Thursday, May 17, 2007

Volunteer Voluntschmeer

I'm so freakin' tired right now.

ConsultComm 4 development is proceeding slower than snot, but what's new. Work is workin' me... like... 45 hours a week, plus I've got family matters to attend to. I'd like to have help development this next version - but whom?

I've tried to get colleagues and friends to help out, but that lasted for less than a week once their interest waned. I put out a job posting on SourceForge and received two responses, but they never e-mailed back. I've tried recruiting, but no luck.

I can't say I blame 'em. Finding volunteers for an open source project sucks. I'm just as guilty as the next guy. I volunteered and did some coding for PlaneShift back in the day, and I loved it. Stayed up late nights in IRC, chatted with the technical architects, worked hard. But in the end I had to quit my day job, find a new one, perform for interviews, etc. The fun development had to go on pause for a while. And when I tried to resume development, the PlaneShift developers weren't really interested in taking me on anymore. Can't say I blame 'em.

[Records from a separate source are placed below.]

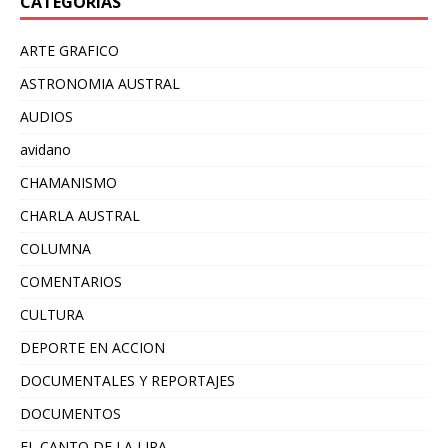
CATEGORÍAS
ARTE GRAFICO
ASTRONOMIA AUSTRAL
AUDIOS
avidano
CHAMANISMO
CHARLA AUSTRAL
COLUMNA
COMENTARIOS
CULTURA
DEPORTE EN ACCION
DOCUMENTALES Y REPORTAJES
DOCUMENTOS
EL CANTO DE LA LIRA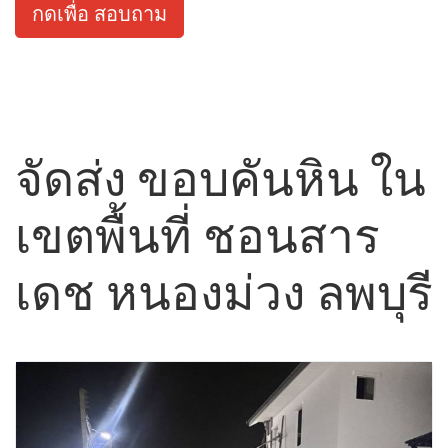
กดเพื่อ สอบถาม
จัดส่ง ขอบคันหิน ใน
เขตพื้นที่ ชอนสาร
เดช หนองม่วง ลพบุรี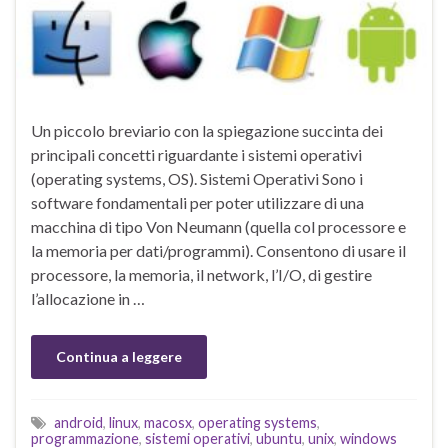
Un piccolo breviario con la spiegazione succinta dei
principali concetti riguardante i sistemi operativi
(operating systems, OS). Sistemi Operativi Sono i
software fondamentali per poter utilizzare di una
macchina di tipo Von Neumann (quella col processore e
la memoria per dati/programmi). Consentono di usare il
processore, la memoria, il network, l’I/O, di gestire
l’allocazione in …
Continua a leggere
android
,
linux
,
macosx
,
operating systems
,
programmazione
,
sistemi operativi
,
ubuntu
,
unix
,
windows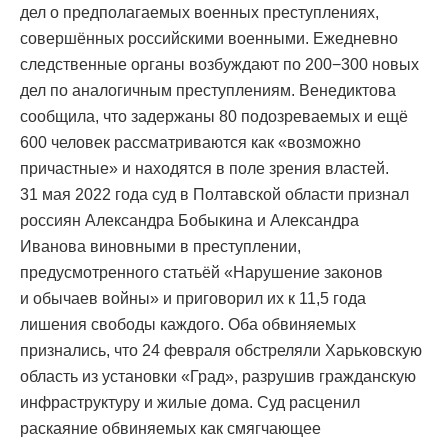
дел о предполагаемых военных преступлениях,
совершённых российскими военными. Ежедневно
следственные органы возбуждают по 200−300 новых
дел по аналогичным преступлениям. Венедиктова
сообщила, что задержаны 80 подозреваемых и ещё
600 человек рассматриваются как «возможно
причастные» и находятся в поле зрения властей.
31 мая 2022 года суд в Полтавской области признал
россиян Александра Бобыкина и Александра
Иванова виновными в преступлении,
предусмотренного статьёй «Нарушение законов
и обычаев войны» и приговорил их к 11,5 года
лишения свободы каждого. Оба обвиняемых
признались, что 24 февраля обстреляли Харьковскую
область из установки «Град», разрушив гражданскую
инфраструктуру и жилые дома. Суд расценил
раскаяние обвиняемых как смягчающее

I tried to just "donate code" to the Java Desktop Integration Components library, but I was convinced instead to create a new incubator project. I feel guilty from time to time... I just didn't have the time or desire to keep up the project, and it's basically remained dormant since the time I dumped off the source & JavaDocs.

It's tough to donate time and effort. Life sucks up a lot of energy. And often life just plain ol' sucks. When you already donate 10 hours a day to work, 6 hours a day to sleeping, 4 hours a day on family and 2 hours a day on basic upkeep of the house and oneself that leaves... lessee... two whole hours?

Great. One can only wonder why I can't finish anything. The sad thing is, I know all my fellow hackers out there are in the same boat. We're getting old. We're getting jobs. We're getting families. And our internal organs are shutting down. It's hard to have the gusto to be a nighttime hacker extraordinaire.

Sing it with me! "Shiny, happy people holding haaaaaaaaaaaaaaaaaaaaaaands!!!!!!!"

Tuesday, May 08, 2007

Converge to a Crash

Since the days of calculator watches, convergence of personal electronics was the goal of every gadget-loving geek. Our coffee makers should make eggs and toast. Our watches should be able to convert metric to imperial and give pi to fifteen digits. Our game consoles should be the media hub of our living room. PDA's should be integrated into every electronics device imaginable, but inter-operate with none.

I had a dream called the Samsung i500. Part PalmOS PDA, part phone, sync'd to Linux, allowed third-party applications & Palm gaming. It should have consolidated my iPAQ, cell phone and mobile gaming console into one lil' compact unit.

Hilarity.

The phone was serviceable at first, but it was neither a good PDA or a good phone. Third party apps worked, but space was limited. Sync'ing contacts was a pain because the Linux USB Visor drivers locked up my machine. Things like voice dialing just didn't work. And for some inexplicable reason you could use the phone to receive text messages, just not send text messages. Right.

The i500 had finally taken all the abuse it could and started corrupting my contacts and calendar databases. They eventually got so bad they caused memory exceptions and locked up the phone. Ugly.

During this time I aquired my NDS and an iPod. Calendaring & contacts were actually being served up much better by the iPod than any PDA I had used in the past (thanks to its native vCard and .ics file format support). The NDS was my stop for mobile gaming. And my i500 became nothing more than a half-assed brick.

But this doesn't just deal with the idiocy of smartphones. Look who else is doing this - namely console manufacturers. Sony wanted the PS3 to be your high-def media center, file server, gaming center, music server, bread toaster all-in-one. In the end, however, sales were awful. CNN deemed "the PS3 may be the chrome-trimmed headstone on the grave of convergence." Not to say that you can't have successfuly convergent devices... you definitely can. But you have to do all parts well, not just some. My i500 was a weak PDA and a poor cell phone, but I mistakenly thought that those two weak facets added together would equal a stronger convergent device. Instead I got a broken PDA and a crappy phone.

Same thing with gaming. Cell phone games are popular, but I'd wager dollars to doughnuts the industry has hit its peak. I know that Intel, IBM and Nvidia are ramping up their own system-on-a-chip products for mobile devices, hoping to bring vertex shading to 2" screens. But if you're a gamer, purchasing 4-5 titles a year, what system are you going to rely on? A J2ME-based cell phone that's so tiny the ligaments in your thumb pop, or a pocket-sized DS Lite? Would you rather have a phone that third-party publishers and developers still can't deploy product onto, or would you rather have a handheld console where you can just buy a $30 title off the shelf?

So forget convergence, I'm back to just buying what I need. Now I just need Dockers to bring back their Mobile Pant.